I mainly used Substance Painter for texturing all the assets of this scene. As I am still fairly new to Substance Designer, I decided to work only inside Painter, using the Master smart material for the textures that were going to be often seen such as wood, stone, glass, metal, etc. It helped me to speed up my workflow without losing consistency between different assets.
As the final look was going to be stylized, I wanted the textures to be simplified, without losing the small details that make them look interesting. So it is a mix of curvature masks to highlight the edges, gradient, AO dirt, color variation, and small damages.
Texturing the landscape was fairly simple, each layer consisted of basic colors I could easily tweak inside Unreal Engine. Again, the landscape is set up using Runtime Virtual Texturing.
Brushing Up the Details
The setup for the sky was not something I spent a lot of time on, I used the original sky sphere blueprint from Unreal Engine, I removed the clouds and tweaked the colors to make it look more like a French summer sky.
For the clouds, I used the awesome SkyCard pack by DF Productions and tweaked them to look stylized and fit the scene and the sky better.
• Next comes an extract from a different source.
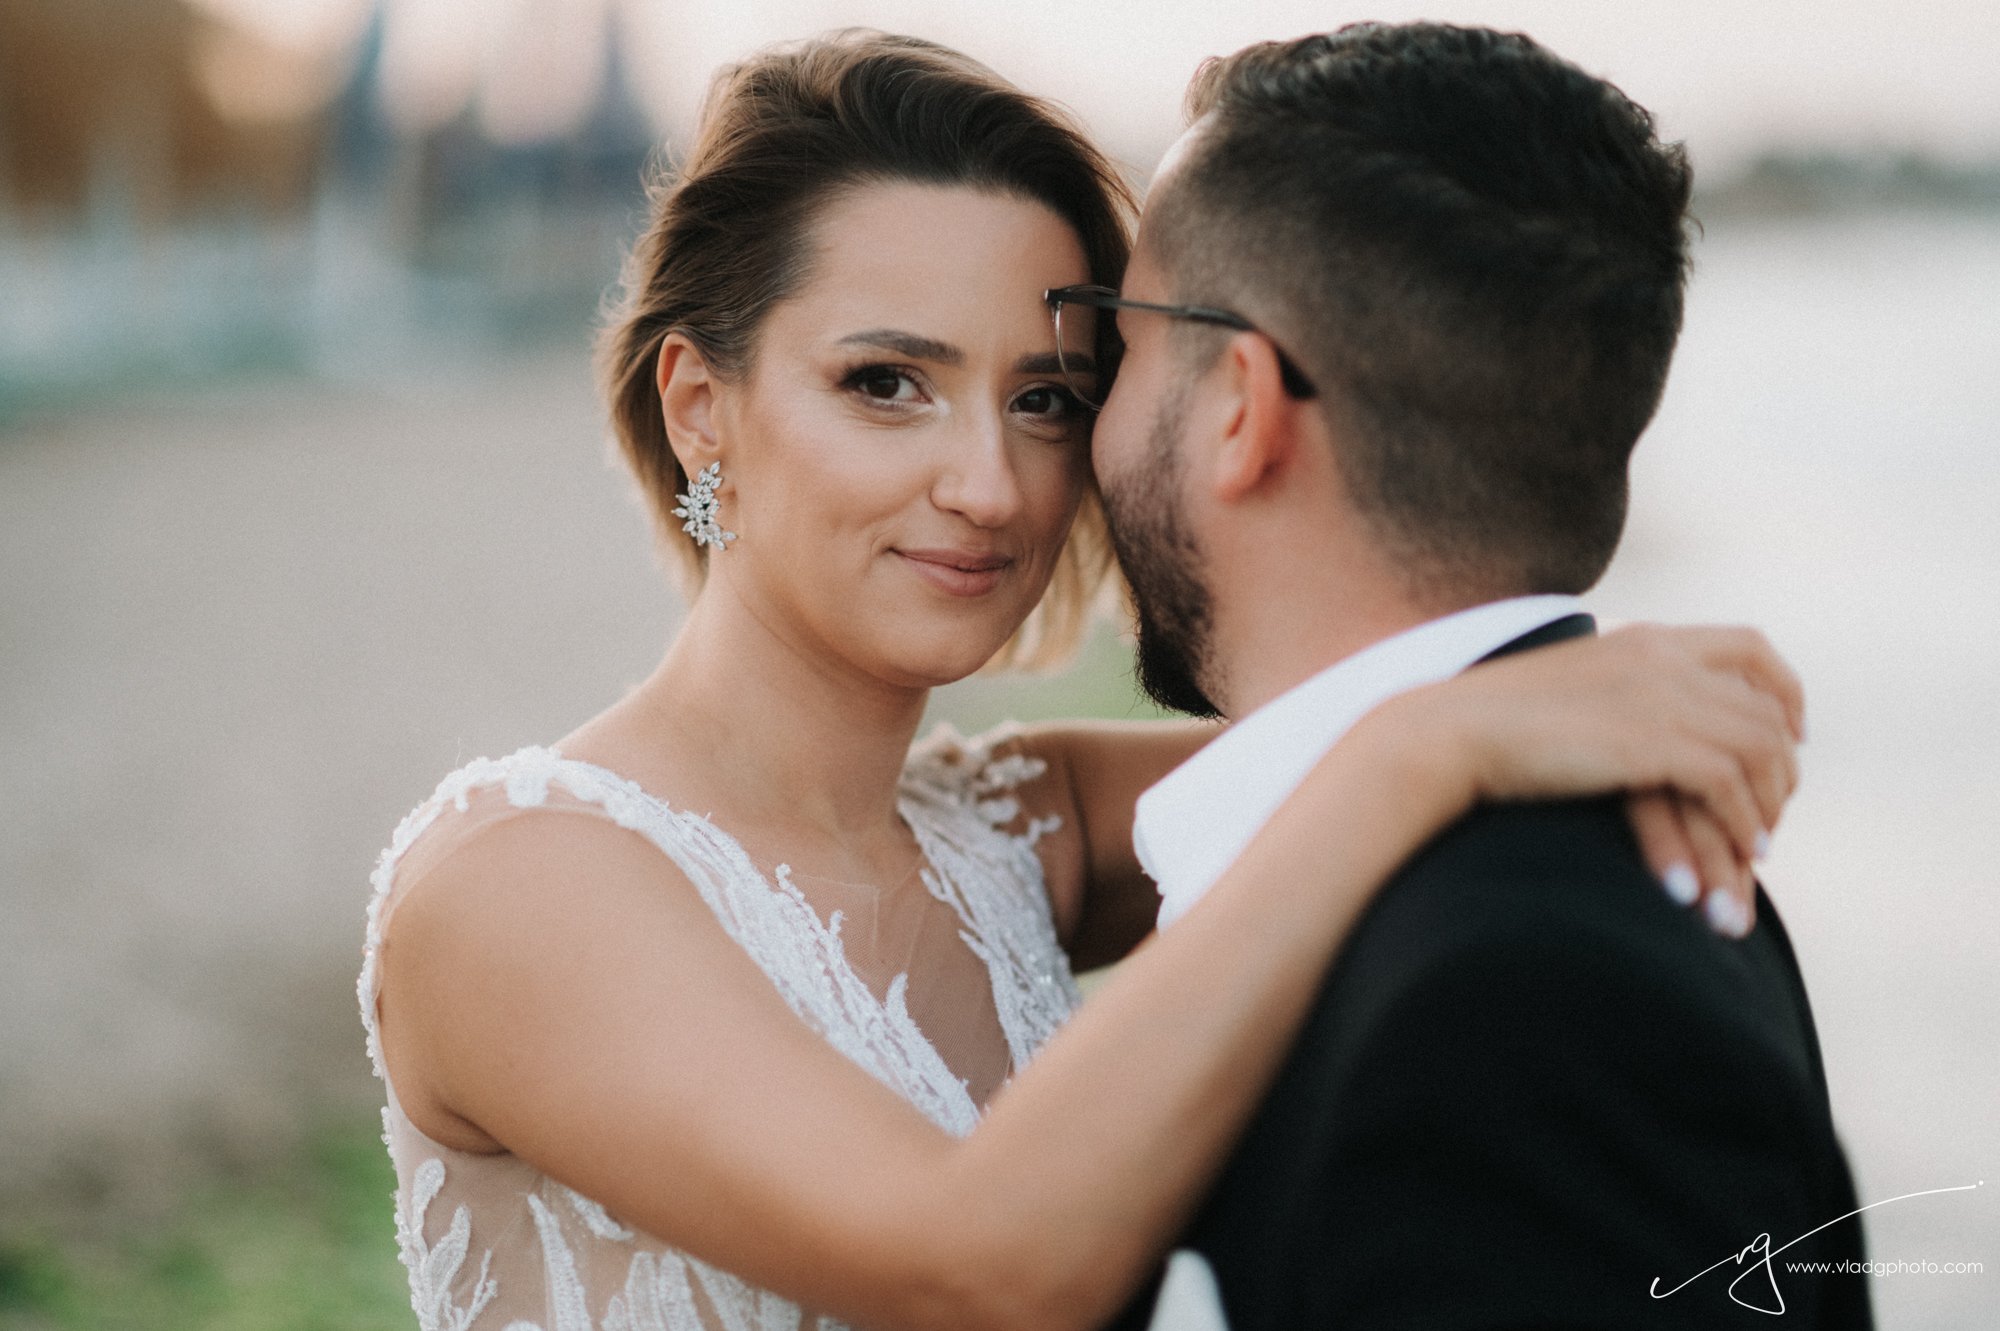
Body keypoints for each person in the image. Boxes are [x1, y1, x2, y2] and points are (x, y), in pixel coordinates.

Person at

Those clouds can be affected by the sunlight direction, you can tweak pretty much anything, from density to shadow colors, I highly recommend them.
I also added an Exponential Height Fog to improve the atmospheric perspective, using the following settings :
When it comes to the wind/falling leaf effect, I learned it from a really amazing tutorial made by Rimaye. I am not going to break it down here, because he does it much better anyway.
The chimney smoke was made using the Niagara Visual Effects System, it basically spawns a ribbon with a long lifetime that fades over time.
The lighting of the scene is pretty basic, I wanted to keep it really simple and dynamic. It is basically one yellow-tinted directional light that creates that warm and cozy atmosphere you can feel at the end of the summer here in France. I switched the shadow filter sharpen to 1 for my directional light, once again I learned it from David Holland's breakdown of the Meadows, it gives the shadow a more cartoony look, it is a small detail but it is always nice to have. I then added spotlights and some point lights here and there to brighten up the shadows.
There is almost no post-production, except for a small AO adjustment and I also lightened up the shadows a bit and added a smooth vignette to the main camera.
This project took me around a month and a half to complete as I was working on it on and off after work and during the weekends.
I learned a lot of new stuff while working on this, reading through various breakdowns and watching tutorials. The main challenges I encountered were the creation of vegetation and keeping the overall scene credible and coherent.
Creating this scene was a big step forward for me and took me quite a lot of energy, but it was definitely worth it in the end.
I would like to thank all the amazing artists that helped me through the process, thanks to their tutorials I was able to lead my project in the right direction. Thanks to Jenny Mati who created the original concept and helped me with her feedback and her different perspective.
I also have to thank the community for all the unexpected love they gave me. And finally, thanks to 80 Level for the interview, I hope it will be useful to someone as all the 80 Level breakdowns were to me.